Todos os textos contidos neste blog são de propriedade intelectual da autora. Proibida reprodução total ou parcial sem autorização.

terça-feira, 22 de novembro de 2011

Um pequeno comentário sobre esta imagem...


Penso que a mais bela história de amor do cinema foi lançada pelos estúdios Disney: A DAMA E O VAGABUNDO, 1955. Uma mesinha com toalhinha quadriculada, uma garrafa de vinho e um prato de macarronada serviam o casal de cachorrinhos, que nos remetem ao Romeu e Julieta de Shakespeare. A velha história do casal que não pode se amar por algum motivo estúpido imposto pela sociedade. No caso deles, o pedigree. Ela, uma cadelinha de raça e ele, um cãozinho vira-lata. Cheios de amor, eles invadem as telas de várias gerações, emocionando com esta cena belíssima do fio de macarrão que pegam juntos, terminando em um beijo. Tanta beleza e sentimento.
Assisti esta semana a esta fofura e fiquei entre a emoção e o encantamento. A maioria das músicas que contam a história deste adorável casal de cachorrinhos foi composta por Peggy Lee e Sonny Burke, bem como a voz de Peggy se encontra em várias músicas no filme - até o tema dos gatos siamenses: "The Siamese cat Song". Além de ser uma das principais contribuidoras musicais desta história, Peggy Lee dá voz à personagem Darling, a dona de Lady - a bela cocker spaniel dourada, de longas orelhas!!
Além de ser um hino ao amor em forma de desenho animado, A DAMA E O VAGABUNDO também celebra a liberdade, principalmente através do personagem Tramp, o cãozinho arteiro, descolado e vagabundo que não vê nenhuma possibilidade de estar um dia com um dono. Para ele, o dono é sinal de aprisionamento dentro de uma casa de humanos e a coleira é o símbolo maior da prisão, o que ele e seus amigos  chamam de "crachá".
Para acentuar mais ainda a questão da liberdade, o filme mostra os cachorros várias vezes ameaçados pela carrocinha. Até Lady é presa e acaba por ver a triste realidade dos cães que adoecem ou perdem membros do corpo: a morte. Claro que apesar de emocionar, tudo é mostrado de forma bem leve.
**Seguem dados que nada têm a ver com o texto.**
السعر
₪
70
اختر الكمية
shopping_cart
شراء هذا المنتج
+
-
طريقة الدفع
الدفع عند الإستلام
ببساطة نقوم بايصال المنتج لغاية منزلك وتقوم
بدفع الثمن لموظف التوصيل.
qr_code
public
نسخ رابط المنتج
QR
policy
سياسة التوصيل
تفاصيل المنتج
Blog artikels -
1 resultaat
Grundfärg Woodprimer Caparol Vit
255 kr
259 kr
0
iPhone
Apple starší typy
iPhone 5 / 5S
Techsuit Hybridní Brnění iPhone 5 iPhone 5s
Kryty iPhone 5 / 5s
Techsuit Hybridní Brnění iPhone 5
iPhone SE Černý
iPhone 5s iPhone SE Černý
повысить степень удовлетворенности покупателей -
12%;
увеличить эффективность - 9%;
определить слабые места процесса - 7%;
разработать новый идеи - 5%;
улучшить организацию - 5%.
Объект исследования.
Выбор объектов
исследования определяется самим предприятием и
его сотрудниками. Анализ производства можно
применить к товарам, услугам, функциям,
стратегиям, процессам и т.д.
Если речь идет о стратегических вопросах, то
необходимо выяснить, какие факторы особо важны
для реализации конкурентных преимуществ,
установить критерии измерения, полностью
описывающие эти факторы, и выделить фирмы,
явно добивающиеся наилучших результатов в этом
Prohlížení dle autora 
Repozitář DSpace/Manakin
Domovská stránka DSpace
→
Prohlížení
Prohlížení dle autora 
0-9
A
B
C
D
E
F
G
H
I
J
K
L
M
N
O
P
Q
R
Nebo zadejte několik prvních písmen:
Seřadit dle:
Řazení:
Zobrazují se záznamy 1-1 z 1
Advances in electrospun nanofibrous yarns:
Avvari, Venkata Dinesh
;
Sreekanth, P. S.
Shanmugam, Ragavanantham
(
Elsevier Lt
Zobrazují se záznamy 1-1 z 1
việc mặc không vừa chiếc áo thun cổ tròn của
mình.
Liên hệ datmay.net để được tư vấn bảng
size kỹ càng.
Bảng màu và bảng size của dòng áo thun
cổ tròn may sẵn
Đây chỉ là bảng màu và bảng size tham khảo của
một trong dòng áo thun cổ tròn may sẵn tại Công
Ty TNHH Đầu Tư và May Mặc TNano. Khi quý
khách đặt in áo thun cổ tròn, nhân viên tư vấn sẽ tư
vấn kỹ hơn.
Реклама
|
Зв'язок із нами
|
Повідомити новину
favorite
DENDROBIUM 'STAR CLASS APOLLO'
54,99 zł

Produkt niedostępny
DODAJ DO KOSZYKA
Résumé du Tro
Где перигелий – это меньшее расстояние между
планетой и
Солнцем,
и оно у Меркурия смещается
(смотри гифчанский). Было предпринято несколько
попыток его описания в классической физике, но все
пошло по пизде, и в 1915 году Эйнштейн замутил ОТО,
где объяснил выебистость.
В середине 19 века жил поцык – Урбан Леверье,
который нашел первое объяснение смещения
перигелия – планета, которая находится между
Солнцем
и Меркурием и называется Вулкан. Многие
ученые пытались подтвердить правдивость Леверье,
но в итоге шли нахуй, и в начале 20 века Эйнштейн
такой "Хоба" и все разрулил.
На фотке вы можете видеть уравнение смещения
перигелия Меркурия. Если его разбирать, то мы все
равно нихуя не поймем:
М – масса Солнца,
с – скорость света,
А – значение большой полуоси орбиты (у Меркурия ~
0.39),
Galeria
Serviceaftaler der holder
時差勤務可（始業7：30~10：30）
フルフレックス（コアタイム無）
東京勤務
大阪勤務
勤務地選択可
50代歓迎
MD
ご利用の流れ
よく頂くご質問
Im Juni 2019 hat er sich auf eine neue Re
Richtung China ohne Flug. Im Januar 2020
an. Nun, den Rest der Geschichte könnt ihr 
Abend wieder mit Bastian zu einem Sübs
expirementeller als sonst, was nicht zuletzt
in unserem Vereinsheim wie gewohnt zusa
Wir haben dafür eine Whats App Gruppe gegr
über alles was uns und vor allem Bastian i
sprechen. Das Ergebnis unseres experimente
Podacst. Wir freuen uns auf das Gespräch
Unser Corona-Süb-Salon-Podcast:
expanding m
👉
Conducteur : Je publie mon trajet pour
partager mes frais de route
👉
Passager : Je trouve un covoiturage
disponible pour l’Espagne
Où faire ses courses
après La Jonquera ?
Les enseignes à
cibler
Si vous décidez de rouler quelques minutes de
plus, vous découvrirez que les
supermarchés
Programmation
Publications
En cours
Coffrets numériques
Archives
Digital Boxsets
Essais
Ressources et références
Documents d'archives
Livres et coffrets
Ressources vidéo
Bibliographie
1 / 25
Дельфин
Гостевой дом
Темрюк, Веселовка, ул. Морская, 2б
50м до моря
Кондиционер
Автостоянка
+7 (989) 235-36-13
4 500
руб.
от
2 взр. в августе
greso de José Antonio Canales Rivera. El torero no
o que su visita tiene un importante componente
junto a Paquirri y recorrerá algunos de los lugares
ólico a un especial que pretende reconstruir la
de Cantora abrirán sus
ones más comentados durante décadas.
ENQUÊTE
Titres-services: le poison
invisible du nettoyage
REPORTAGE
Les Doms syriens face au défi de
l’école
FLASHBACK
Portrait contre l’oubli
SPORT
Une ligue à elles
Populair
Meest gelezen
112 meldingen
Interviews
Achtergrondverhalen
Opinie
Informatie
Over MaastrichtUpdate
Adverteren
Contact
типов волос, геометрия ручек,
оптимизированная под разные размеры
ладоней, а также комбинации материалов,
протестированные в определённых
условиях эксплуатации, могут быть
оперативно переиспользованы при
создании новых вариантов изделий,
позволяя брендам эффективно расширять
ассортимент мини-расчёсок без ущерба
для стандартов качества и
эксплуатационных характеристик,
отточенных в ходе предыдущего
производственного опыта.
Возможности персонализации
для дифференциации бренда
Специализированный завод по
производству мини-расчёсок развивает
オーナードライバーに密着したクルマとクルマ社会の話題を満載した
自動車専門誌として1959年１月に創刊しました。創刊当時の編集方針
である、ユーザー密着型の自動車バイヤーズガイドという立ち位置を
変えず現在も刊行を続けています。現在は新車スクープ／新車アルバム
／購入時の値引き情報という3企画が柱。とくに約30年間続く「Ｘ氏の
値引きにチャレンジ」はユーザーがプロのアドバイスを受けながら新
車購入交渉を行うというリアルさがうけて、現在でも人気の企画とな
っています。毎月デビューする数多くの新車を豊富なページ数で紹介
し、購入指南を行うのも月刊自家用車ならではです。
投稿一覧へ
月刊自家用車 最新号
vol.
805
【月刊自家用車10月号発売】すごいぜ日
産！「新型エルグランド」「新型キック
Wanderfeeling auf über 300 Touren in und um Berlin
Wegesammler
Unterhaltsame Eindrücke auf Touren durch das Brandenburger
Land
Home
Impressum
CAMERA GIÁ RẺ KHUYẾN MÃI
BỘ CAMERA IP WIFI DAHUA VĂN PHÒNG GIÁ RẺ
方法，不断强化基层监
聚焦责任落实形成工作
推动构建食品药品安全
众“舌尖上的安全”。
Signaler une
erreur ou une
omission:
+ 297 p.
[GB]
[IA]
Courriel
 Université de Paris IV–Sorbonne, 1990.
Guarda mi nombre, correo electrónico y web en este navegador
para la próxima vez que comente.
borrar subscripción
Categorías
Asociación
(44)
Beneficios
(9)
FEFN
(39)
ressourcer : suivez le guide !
Outra cena belíssima é o idílio amoro de Lady e Tramp no parque: a câmera abre e mostra uma visão do verde do lugar e dois casais de apaixonados - um de humanos e o amor dos dois bichinhos, apreciando o luar.
Coisa mais linda, sensível, que tentou e conseguiu aproximar o tipo de relacionamento que tem o homem e o animal. Tramp é o garanhão, que desperta o saudosismo de Peg, uma das cadelinhas presas pela carrocinha. "Que cachorro", ela diz. De uma certa forma entra no tema do "amor verdadeiro, quando encontrado, muda qualquer um".
Feliz dia dos namorados!

5 comentários:

disse...

A cena do beijo dos dois é antológica, cheia de lirismo e imitada diversas vezes. Super criativo!
Beijos!

Corto Blog Maltese disse...

Verdade. Uma das grandes cenas de beijo do cinema saiu desse desenho animado.

Faroeste disse...

A Dama e o Vagabundo é nada além de uma fantasia sem limites. Linda, bem feita, deliciosa, emocionante, culta e muito mais. Porém, tudo o que saiu de Walt Disney jamais deixou de encantar ao mundo. Não devemos esquecer de Fantasia, Bambi, Branca de Neve etc, etc. São todos espetáculos maravilhosos, e mais; espetáculos apreciados por todas as idades.
jurandir_lima@bol.com.br

Rubi disse...

Uma das animações mais bonitas que já vi. Simples e marcante. Me lembro que quando assisti pela primeira vez A Dama e o Vagabundo, fiquei encantada com tudo, mas essa cena me marcou de uma forma... que até hoje me emociona. Mesmo depois de tanto tempo.

*Em relação ao seu comentário, ainda não sei se essa exposição passará pelo Rio. Mas assim que souber de alguma coisa volto aqui pra te informar, ok?

Abraços!

Daniele Rodrigues de Moura disse...

Ok, Rubi, obrigada!

Sobre o filme, estou cada vez mais apaixonada!!! Que coisa mais fofa!